All that in an effort to protect a fastball that remains as much a work in progress as Sasaki is at just 23 years old. Opposing hitters entered the night hitting .236 and slugging .400 against the fastball, more than enough to make do. The expected numbers painted a less rosy picture. Pittsburgh’s Oneil Cruz jumped on a fastball to lead off Sasaki’s last start with a home run. Saturday, he left a 93 mph fastball over the middle of the plate to Ozzie Albies. The Braves second baseman clobbered it into the seats.
It’s still good enough right now, especially on nights where he can land at least the fastball and the splitter for strikes. But it also has shrunk the margin for error for Sasaki as he’s already in the midst of his transition to the United States.

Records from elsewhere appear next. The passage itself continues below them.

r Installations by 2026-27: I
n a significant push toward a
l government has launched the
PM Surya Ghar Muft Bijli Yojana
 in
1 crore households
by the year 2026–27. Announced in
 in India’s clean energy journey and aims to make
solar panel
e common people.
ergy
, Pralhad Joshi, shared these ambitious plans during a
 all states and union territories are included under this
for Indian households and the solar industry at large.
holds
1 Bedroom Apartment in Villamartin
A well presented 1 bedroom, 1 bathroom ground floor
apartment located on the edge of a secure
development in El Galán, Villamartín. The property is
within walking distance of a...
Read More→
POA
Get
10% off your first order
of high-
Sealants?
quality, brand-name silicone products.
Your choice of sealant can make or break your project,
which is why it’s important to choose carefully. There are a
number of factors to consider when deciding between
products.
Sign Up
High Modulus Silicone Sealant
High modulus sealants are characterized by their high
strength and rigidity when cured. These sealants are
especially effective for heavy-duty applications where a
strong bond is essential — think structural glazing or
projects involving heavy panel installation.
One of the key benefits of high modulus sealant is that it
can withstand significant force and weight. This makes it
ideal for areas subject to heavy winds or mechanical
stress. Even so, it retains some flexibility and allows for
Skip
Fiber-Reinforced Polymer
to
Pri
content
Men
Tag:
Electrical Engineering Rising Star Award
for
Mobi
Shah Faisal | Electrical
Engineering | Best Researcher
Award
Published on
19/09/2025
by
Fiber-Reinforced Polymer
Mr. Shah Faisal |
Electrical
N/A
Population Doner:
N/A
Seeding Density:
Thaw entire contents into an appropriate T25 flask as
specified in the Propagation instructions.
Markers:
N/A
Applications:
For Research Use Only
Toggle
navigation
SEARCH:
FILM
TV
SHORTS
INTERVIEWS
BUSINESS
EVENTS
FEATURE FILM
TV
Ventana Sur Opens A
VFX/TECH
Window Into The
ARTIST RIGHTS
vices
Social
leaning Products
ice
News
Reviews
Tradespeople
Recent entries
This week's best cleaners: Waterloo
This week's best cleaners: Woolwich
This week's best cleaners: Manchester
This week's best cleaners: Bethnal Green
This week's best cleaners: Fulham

Outside of a climb back in velocity – one that doesn’t erode his control – an uptick in command or introducing another weapon to keep hitters off the fastball, there isn’t a clear-cut solution right now. At least in the major leagues.
“Right now, we’re kind of in bed with where we’re at,” Prior said. “Those are things that you would do in more of a minor league setting to where you can take some of those growing pains that might come with it. I don’t think we’re in a position of – we know we’re probably going through some growing pains as it is, but probably don’t want to voluntarily add to that. This whole year is going to be a learning curve for all of us. As it always is.”
Saturday, that meant taking in the positives of Sasaki’s first big league win, and the ensuing onslaught of beer, and other liquids thrown on him to celebrate afterwards.
“A lot of my teammates said congratulations,” Sasaki said of the aftermath, “and a lot was thrown on me.”
Dodgers manager Dave Roberts said he left Sasaki in the game through the fifth inning specifically to get the rookie his first official win.
“He’s starting to be that guy that we can count on and be dependable,” Roberts said. So he rewarded him.
It’s a move Roberts himself admitted he doesn’t deploy often. But the Dodgers have invested in Sasaki understanding the development process that it will require at the major league level. Finding a suitable fastball shape or velocity is the most notable task ahead.